5 e 5 – Dubbi e certezze verso Juventus-Genoa: la conferenza di Spalletti
Cinque dubbi e cinque certezze. Cinque incognite e cinque convinzioni del tecnico bianconero Luciano Spalletti: cosa lascia la conferenza stampa di presentazione di Juventus-Genoa da parte del tecnico bianconero, match in programma lunedì allo Stadium alle 18.
LE CERTEZZE
1 – Spalletti non lascia spazio a interpretazioni: "Abbiamo otto finali" dice. E sono parole che definiscono il momento della Juventus, verso la corsa a un posto per la Champions. Insomma, senza possibilità di gestione o calcoli.
2 – Concetto simile quando il tecnico dice: "Dobbiamo vincerle quasi tutte per essere dentro". Il margine di errore possibile è dunque al minimo e Spalletti alza il livello di attenzione e tensione.
3 – Su Vlahovic arriva un messaggio chiaro: "Difficile che parta dall'inizio". È la conferma che non esistono gerarchie fisse, anche adesso che il serbo è tornato a disposizione dopo l'infortunio, ma ancora intento a "completare il periodo di recupero".

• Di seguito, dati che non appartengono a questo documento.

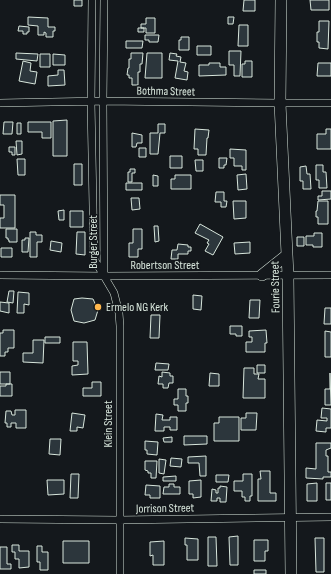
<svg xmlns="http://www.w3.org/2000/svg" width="331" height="574" font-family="'Sofia Sans Condensed',sans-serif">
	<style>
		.building { fill: #2c363c; stroke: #d8e6dc }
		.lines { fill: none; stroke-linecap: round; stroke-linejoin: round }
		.minor-casing { stroke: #d8e6dc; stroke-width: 8 }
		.highway-casing { stroke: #d8e6dc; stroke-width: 12 }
		.minor { stroke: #14181c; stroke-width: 7 }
		.highway { stroke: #14181c; stroke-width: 11 }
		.poi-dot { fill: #ffb74d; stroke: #14181c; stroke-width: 1.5 }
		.labels { text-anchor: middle; stroke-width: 3; stroke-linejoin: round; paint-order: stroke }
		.street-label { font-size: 12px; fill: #d8e6dc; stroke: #14181c }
		.poi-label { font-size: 12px; fill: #d8e6dc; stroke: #14181c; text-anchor: start }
	</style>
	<rect width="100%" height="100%" fill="#14181c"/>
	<path class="building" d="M74,0H82V6H74Z
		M244,0H255V11H243Z
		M310,0H329V10H311Z
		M28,17L48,18V27H55V31H53V37H46V33L44,32V35H38V26L28,25Z
		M228,17H234L233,24H228Z
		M146,18H155V33H146V28H141V24H146Z
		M319,21H329L328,49L319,48V42H317V32H319Z
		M239,25H248V46H238Z
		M19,26L29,27V32H27V34H23V31H18Z
		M138,28H144V32H138Z
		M145,35H159L158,42H149V40H145Z
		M181,37H189V50H179V40H181Z
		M126,41H143L142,48H126Z
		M197,46H211V55H197Z
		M229,51H241L240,76H234V65H229Z
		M16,53L38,54L37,61L16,59Z
		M131,53H143L142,64H140V72H138V85H132V78H129V75H127L128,68H129V59H131Z
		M147,53H162V78H145Z
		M170,53L177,54L176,56L181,57L180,62L186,63L184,71L188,72L187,80L175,78L178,61L169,60Z
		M40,54H50V67H40Z
		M53,54L65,55V65H53Z
		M23,61L31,63L30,71L37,72L35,84L19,81Z
		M245,61H252V77H242V64H245Z
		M209,63H220V67H226V75L199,76V65H209Z
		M318,63H331V76H317Z
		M58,70H64L65,85L48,86V76L58,75Z
		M67,120V156H53V121Z
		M4,122H13L12,134H3Z
		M28,122H51V138H42V132H28Z
		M17,123H21V134H17Z
		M158,124H165V133H160L158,154H150V133H158Z
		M195,129L209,130L208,138H207L206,155H198V149H194Z
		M326,129H331V149H317V134H326Z
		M132,133L142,135V143H137L136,147H132Z
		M16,141H22V154L17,155Z
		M9,147H15V155H12V152H9Z
		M139,148H146V157H139Z
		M230,149L246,150V170H242V166H234V158H230Z
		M170,156H182V168H170Z
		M219,158H227L226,165H224V168H219Z
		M17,159H25V175H18Z
		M195,160H203V171H196Z
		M74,164H82V185H74Z
		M316,165H323V172H326L327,188H319V180H316Z
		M306,166L307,174H310L311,189H303V181H300V167Z
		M130,169H135V173H132V182H128V172H130Z
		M246,174L247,189L238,190L237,175Z
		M153,175L158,176V186H153Z
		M175,175H191V189H171V179H175Z
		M126,183H142V190H126Z
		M322,191H331V199L318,200V196H322Z
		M216,192H224V201H227L226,207H221V202H215Z
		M0,195H15V228H0V218H4V205H0Z
		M131,198H139L140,209L132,210Z
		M233,201H246V218L234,219Z
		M318,201H328V224H318V217H316V211H317Z
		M64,210V220H59L58,211Z
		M70,211H83V227H70Z
		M200,224L223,237L213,255L205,251L209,244L207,243L209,240L195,233Z
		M154,226H158L159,241L155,242Z
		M6,229H17V242H9V240H8V238H6Z
		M133,229H142V249H138V257H129V243H133Z
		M30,232H36V235H42V242H37V257H30Z
		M77,232H85V255L76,254Z
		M314,233H322V247H313V245H306V236H314Z
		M297,237H304V246H297Z
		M25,238H29L28,252H22V240H25Z
		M51,241L62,243L61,252L50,250Z
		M250,242V253L235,254L234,243Z
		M178,244L188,245V247H191V251H188V254H178V259H171L172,250H177Z
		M1,248H12V257H1Z
		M9,291H14L13,303L7,302Z
		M18,292L29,293V305L24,304V313H17Z
		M193,295L202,296L201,310L193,309Z
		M82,298L93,299L98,310L95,320L84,323L74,321L71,310L74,299Z
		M250,300H260L259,318H249Z
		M0,302L9,303V313L0,311Z
		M325,308H331V324H324Z
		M151,315H160L159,338H150Z
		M230,326H242V336H236V334H230Z
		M3,330H14V348H8V352H5V356H0V333H3Z
		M266,330L267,343H265V352H246V342H252V337H249V331Z
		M325,331L331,332V357H325Z
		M45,337H60V343H45Z
		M33,340H44L43,363L23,362V353H33Z
		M73,342H87L88,374L72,375V366L78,365V361H73Z
		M156,363L169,364L168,370H155Z
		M257,365H265V373H257Z
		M244,368H254V374H259L258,379H265V398H243Z
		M0,372H10V384H0Z
		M162,372L170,373V376H173V383H169L168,388H163V384H158L159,376L162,377Z
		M210,373L219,374V386H209Z
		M330,373L331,405H325V389H330Z
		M92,382H101V396H83V388H92Z
		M6,384H12V396H0V386H6Z
		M178,389H186V396H188V403H186V411H178V405H174V399H178Z
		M322,408L331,409V428H326V432L316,431L317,420L327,421V418H321Z
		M15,410H26V428H16V423H11V427H7V423H5L6,411H11L12,415H15Z
		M72,413L85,415L83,428L77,427V431H70Z
		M246,413H257L256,430H241V418H246Z
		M156,414L163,415L162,420H170V417H177V430H170V427H164V431H155Z
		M219,417H239V441H214V423H219Z
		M184,436H207V444L184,445Z
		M172,437V442H164L163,438Z
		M50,439H61L60,455L49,454Z
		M145,441L158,442L157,455L147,454V450H145Z
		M316,443H331V448L326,450V456H328V472H331V477H323V479L306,478V468L316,469Z
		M206,456V476H200L199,463H188V457Z
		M171,458L182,459L181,467L170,466Z
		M159,459L166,460L164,474L159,473Z
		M145,461H157L156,478H151V473H148V471L145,470Z
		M260,471H270V493H276V501H258V479H261Z
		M71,474H79L78,498H70Z
		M243,474H252V496H250V501H245V497H242V491H234V481H243Z
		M216,475H229L228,482H216Z
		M176,476V481H163V477Z
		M47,480H64V494L48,495Z
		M201,480V497L193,498V494H189V481Z
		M317,483V501H307V484Z
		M326,483H331V500H326Z
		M169,484H174V487H180V494H163L164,487H169Z
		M146,485L160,486V498H150V495H145Z
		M220,486L227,487L226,502H220V498H217V501H211L212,489L216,490V493H218V488H220Z
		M238,536V565H230L229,537Z
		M208,537H216L217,566H208Z
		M185,538L198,539V560H187V545H185Z
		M315,538H324V572H316Z
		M254,540H268V551H265V561H254Z
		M63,541H89V563H63Z
		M164,541V565H153V555L150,556V542Z
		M12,545H19V551H29V567L19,568V559H15V552H12Z
		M37,546H42V552H48V570H40V562H37Z
		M0,547H7V564H11V569H0Z
		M254,570H266V574H254Z"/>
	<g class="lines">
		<g class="minor-casing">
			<path id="minor" d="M92,0L91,102L94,259L114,293L119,313L120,326V574
				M104,0L103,101L104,276
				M0,103L103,101L280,103H331
				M0,275L104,276L331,275
				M0,519L119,520L331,517"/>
		</g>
		<g class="highway-casing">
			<path id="highway" d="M281,0L280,103L288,276L291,574
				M262,275L287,255"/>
		</g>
		<use href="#minor" class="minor"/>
		<use href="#highway" class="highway"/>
	</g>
	<circle class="poi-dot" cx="98" cy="307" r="4"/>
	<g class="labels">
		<g class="street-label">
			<text transform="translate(166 91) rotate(1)" y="4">Bothma Street</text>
			<text transform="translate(93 242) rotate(-90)" y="4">Burger Street</text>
			<text x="165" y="269">Robertson Street</text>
			<text transform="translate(275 287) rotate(-91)" y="4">Fourie Street</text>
			<text transform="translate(108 424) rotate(-90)" y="4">Klein Street</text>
			<text transform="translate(165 508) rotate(-1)" y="4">Jorrison Street</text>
		</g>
		<g class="poi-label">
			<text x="106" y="311">Ermelo NG Kerk</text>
		</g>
	</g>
</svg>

4 – In attacco Spalletti apre a una soluzione a due, parlando di Milik. "Possono giocare insieme. Uno è più punta di sfondamento, uno è più caparbio e tecnico". La doppia punta è quindi una possibilità concreta.
5 – Nei confronti dell'avversario e di De Rossi, torna il passato e con esso il rispetto. "È un allenatore che stimo", dice Spalletti parlando del suo ex centrocampista alla Roma.
I DUBBI
1 – Il tema rinnovo resta nebuloso: "Non riesco a capire bene il vostro interesse. Non bisogna farlo per forza in un'ora", dice Spalletti, glissando e rimandando il suo appuntamento con la dirigenza bianconera alle prossime puntate.
2 – Le scelte di formazione, verso il Genoa, non sono per niente definite: "Valutiamo con calma tutte le cose" precisa il tecnico.
3 – E, sempre dal punto di vista offensivo, resta il dubbio sul reale impiego dei singoli: "Boga ha delle qualità precise. Milik e Vlahovic? Entrambi sono fisici e possono servirci" dice Spalletti, lasciando aperte soluzioni part time.
4 – La risposta degli azzurri non qualificati al Mondiale. "Chi ha passato i playoff è tornato con più entusiasmo, discorso diverso per chi è tornato dispiaciuto" analizza l'allenatore.
5 – Il dubbio è che questa Juventus sia ancora un cantiere aperto: le parole di Spalletti raccontano, in generale, tra rientri e disponibilità, una squadra che sta ancora cercando la sua forma definitiva, verso il clou della stagione.